Producers and refiners: The dialogue signals strong policy momentum and commercial interest in SAF from both regions. The UAE is advancing plans for waste-to-SAF and hydrogen-enabled production, positioning Gulf producers as key actors in the global SAF market.
Investors and developers: With regulatory trajectories becoming clearer, investment risk is gradually declining. SAF projects remain capital-intensive, but demand signals from both the EU and the Gulf region strengthen the case for large-scale development.
Feedstock and logistics providers: The shift toward SAF highlights new business opportunities in waste management, agricultural by-products, renewable hydrogen production and fuel logistics, especially for companies capable of supplying sustainable and scalable feedstock streams.
Challenges Ahead
Global SAF production remains far below what aviation decarbonization requires. Costs are significantly higher than conventional jet fuel, and logistical constraints still limit large-scale deployment. Policymakers must ensure that sustainability criteria are robust while also enabling market growth.

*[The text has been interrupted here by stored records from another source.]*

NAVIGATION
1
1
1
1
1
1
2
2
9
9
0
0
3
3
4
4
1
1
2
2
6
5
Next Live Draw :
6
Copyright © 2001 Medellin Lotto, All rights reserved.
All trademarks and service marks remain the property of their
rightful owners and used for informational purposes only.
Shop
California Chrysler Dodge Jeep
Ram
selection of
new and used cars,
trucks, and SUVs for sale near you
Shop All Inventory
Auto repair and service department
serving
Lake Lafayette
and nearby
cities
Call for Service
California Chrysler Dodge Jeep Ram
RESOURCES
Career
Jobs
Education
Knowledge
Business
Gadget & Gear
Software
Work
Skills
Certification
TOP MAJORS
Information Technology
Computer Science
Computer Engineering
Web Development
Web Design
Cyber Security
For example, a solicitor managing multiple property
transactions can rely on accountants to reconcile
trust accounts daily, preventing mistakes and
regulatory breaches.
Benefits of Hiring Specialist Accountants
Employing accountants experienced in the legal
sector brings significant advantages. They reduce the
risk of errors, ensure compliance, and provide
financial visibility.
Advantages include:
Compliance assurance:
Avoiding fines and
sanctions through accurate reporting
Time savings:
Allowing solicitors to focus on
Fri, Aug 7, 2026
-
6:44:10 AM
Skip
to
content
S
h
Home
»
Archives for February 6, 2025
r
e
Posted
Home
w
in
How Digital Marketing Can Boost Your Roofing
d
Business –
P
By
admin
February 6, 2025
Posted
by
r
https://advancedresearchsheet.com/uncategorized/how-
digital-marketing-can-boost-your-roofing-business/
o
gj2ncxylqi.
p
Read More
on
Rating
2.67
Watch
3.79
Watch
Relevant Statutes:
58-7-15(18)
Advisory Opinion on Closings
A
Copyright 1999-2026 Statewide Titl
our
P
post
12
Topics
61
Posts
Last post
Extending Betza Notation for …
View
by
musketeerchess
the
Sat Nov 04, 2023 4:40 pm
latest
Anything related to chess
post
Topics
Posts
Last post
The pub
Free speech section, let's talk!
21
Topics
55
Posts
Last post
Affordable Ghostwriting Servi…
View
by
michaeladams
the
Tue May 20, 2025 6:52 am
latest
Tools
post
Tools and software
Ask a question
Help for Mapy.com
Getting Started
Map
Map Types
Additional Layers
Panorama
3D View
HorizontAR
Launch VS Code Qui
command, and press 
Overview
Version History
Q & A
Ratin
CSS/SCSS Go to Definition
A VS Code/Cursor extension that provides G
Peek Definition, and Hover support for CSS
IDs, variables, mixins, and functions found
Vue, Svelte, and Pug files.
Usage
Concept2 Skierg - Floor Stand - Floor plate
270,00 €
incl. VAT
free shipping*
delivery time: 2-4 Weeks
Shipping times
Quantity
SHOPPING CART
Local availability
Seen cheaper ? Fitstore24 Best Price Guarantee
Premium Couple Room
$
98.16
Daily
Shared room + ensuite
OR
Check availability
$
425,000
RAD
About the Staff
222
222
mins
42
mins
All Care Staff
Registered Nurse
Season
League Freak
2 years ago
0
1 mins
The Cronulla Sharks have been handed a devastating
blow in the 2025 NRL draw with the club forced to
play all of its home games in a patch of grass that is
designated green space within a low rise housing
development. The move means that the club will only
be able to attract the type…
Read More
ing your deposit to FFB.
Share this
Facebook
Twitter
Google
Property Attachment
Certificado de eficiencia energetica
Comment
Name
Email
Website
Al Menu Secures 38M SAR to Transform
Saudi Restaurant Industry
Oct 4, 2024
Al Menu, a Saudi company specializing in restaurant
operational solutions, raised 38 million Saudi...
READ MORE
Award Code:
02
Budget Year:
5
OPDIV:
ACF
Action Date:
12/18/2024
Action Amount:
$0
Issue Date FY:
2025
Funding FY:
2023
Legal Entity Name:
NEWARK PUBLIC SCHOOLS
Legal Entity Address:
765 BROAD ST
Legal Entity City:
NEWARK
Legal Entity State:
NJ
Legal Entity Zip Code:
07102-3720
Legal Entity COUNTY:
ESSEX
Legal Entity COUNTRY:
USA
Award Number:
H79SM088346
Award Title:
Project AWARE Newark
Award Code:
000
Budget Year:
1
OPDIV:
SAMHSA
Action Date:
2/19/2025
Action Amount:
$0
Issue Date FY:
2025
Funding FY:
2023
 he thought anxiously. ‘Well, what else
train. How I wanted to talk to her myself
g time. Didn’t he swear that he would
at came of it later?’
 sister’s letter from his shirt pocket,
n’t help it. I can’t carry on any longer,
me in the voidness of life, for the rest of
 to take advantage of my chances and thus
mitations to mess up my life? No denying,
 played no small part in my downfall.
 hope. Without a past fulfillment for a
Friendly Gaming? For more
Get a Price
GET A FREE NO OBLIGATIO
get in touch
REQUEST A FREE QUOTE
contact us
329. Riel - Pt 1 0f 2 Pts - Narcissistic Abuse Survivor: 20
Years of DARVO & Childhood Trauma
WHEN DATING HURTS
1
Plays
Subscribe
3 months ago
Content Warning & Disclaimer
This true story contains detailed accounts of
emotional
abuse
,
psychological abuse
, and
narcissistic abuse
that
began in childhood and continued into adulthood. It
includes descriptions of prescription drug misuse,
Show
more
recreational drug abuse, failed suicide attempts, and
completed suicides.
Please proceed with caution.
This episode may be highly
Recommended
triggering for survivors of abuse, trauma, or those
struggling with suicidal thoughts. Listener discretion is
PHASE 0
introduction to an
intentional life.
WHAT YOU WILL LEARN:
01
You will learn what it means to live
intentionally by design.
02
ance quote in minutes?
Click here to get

The UAE will need to scale feedstock availability, increase project capacity and ensure that exported fuels meet international certification standards. The EU will need to collaborate closely with international partners to avoid supply shortages as blending mandates rise.
Strategic Value for the Net-Zero Transition
The cooperation between the EU and the UAE reflects a broader global trend: decarbonization efforts increasingly depend on international coordination rather than isolated national actions. SAF is one of the key near-term tools to curb emissions from aviation, a sector where alternative technologies such as battery-electric and hydrogen-powered flight remain in early development.
By combining policy direction, industrial capability and financial resources, the EU-UAE partnership could influence investment flows, stimulate infrastructure development and establish new regional hubs for low-carbon fuel production.
The session at Dubai Airshow 2025 represents an important step toward turning long-term climate ambition into practical deployment. The priority now is execution: scaling production, ensuring sustainability and securing long-term offtake agreements across global aviation networks.